* **Aim of the exercise**: The answer is the full listing restated exactly, without any pictures.

* **Data records**:

/---

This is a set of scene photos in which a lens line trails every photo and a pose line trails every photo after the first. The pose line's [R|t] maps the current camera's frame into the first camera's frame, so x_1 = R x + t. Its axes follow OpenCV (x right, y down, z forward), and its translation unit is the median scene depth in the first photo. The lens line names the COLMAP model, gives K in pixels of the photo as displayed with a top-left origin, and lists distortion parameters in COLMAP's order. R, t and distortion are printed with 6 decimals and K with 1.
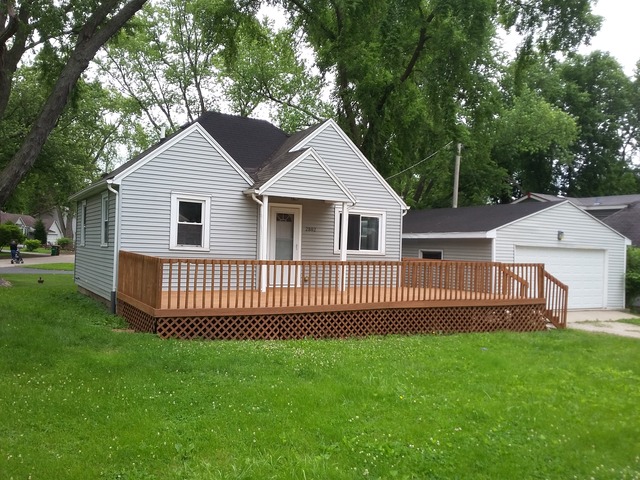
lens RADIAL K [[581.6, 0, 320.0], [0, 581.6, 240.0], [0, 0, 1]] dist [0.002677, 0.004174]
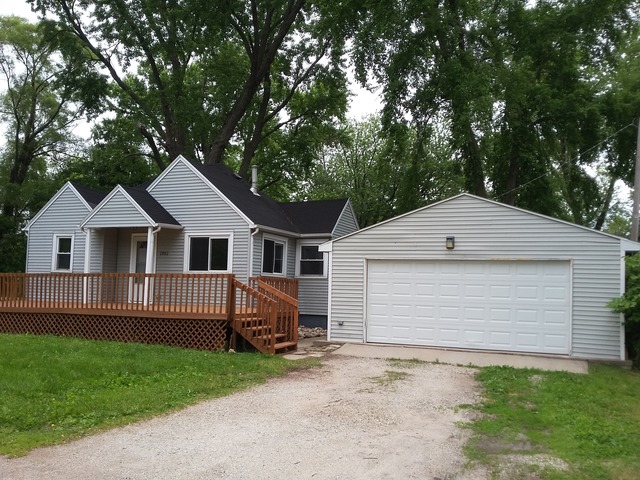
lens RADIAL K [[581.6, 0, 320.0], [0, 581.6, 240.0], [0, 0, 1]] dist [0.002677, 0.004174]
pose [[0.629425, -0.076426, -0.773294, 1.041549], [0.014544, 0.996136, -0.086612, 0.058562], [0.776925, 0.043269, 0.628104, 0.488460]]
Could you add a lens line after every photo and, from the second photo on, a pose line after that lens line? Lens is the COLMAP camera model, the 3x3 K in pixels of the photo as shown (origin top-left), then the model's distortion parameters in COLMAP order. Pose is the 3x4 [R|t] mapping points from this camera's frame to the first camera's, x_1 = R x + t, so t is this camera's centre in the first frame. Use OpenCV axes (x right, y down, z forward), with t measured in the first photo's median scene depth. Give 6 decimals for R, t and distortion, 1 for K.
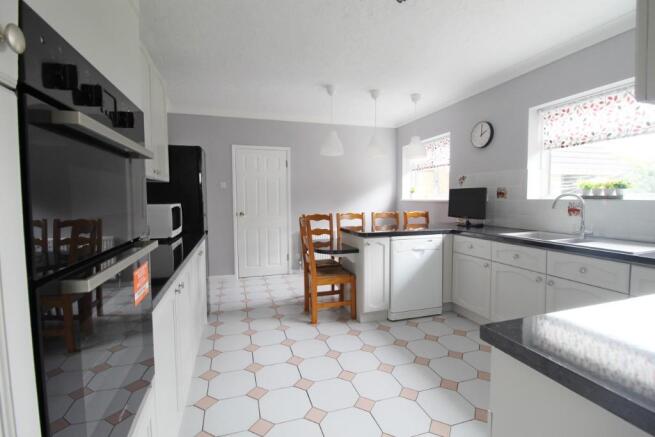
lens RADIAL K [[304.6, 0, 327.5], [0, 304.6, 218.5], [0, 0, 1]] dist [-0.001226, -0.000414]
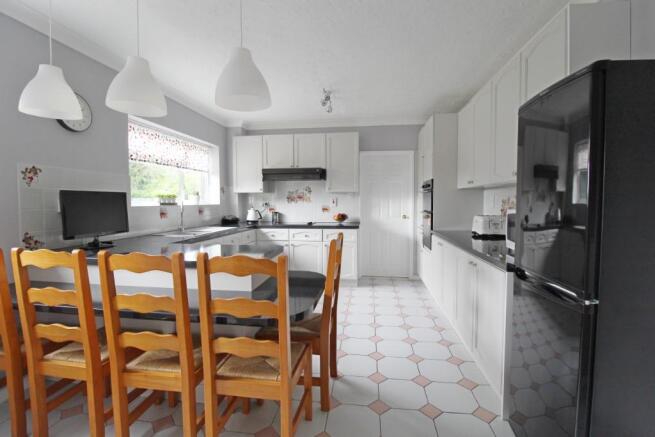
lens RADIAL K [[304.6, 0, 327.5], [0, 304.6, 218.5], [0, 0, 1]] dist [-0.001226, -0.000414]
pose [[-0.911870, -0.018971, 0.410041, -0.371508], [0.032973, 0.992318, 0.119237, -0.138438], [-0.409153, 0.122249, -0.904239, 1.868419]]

\---

* **The answer**:
This is a set of scene photos in which a lens line trails every photo and a pose line trails every photo after the first. The pose line's [R|t] maps the current camera's frame into the first camera's frame, so x_1 = R x + t. Its axes follow OpenCV (x right, y down, z forward), and its translation unit is the median scene depth in the first photo. The lens line names the COLMAP model, gives K in pixels of the photo as displayed with a top-left origin, and lists distortion parameters in COLMAP's order. R, t and distortion are printed with 6 decimals and K with 1.
lens RADIAL K [[581.6, 0, 320.0], [0, 581.6, 240.0], [0, 0, 1]] dist [0.002677, 0.004174]
lens RADIAL K [[581.6, 0, 320.0], [0, 581.6, 240.0], [0, 0, 1]] dist [0.002677, 0.004174]
pose [[0.629425, -0.076426, -0.773294, 1.041549], [0.014544, 0.996136, -0.086612, 0.058562], [0.776925, 0.043269, 0.628104, 0.488460]]
Could you add a lens line after every photo and, from the second photo on, a pose line after that lens line? Lens is the COLMAP camera model, the 3x3 K in pixels of the photo as shown (origin top-left), then the model's distortion parameters in COLMAP order. Pose is the 3x4 [R|t] mapping points from this camera's frame to the first camera's, x_1 = R x + t, so t is this camera's centre in the first frame. Use OpenCV axes (x right, y down, z forward), with t measured in the first photo's median scene depth. Give 6 decimals for R, t and distortion, 1 for K.
lens RADIAL K [[304.6, 0, 327.5], [0, 304.6, 218.5], [0, 0, 1]] dist [-0.001226, -0.000414]
lens RADIAL K [[304.6, 0, 327.5], [0, 304.6, 218.5], [0, 0, 1]] dist [-0.001226, -0.000414]
pose [[-0.911870, -0.018971, 0.410041, -0.371508], [0.032973, 0.992318, 0.119237, -0.138438], [-0.409153, 0.122249, -0.904239, 1.868419]]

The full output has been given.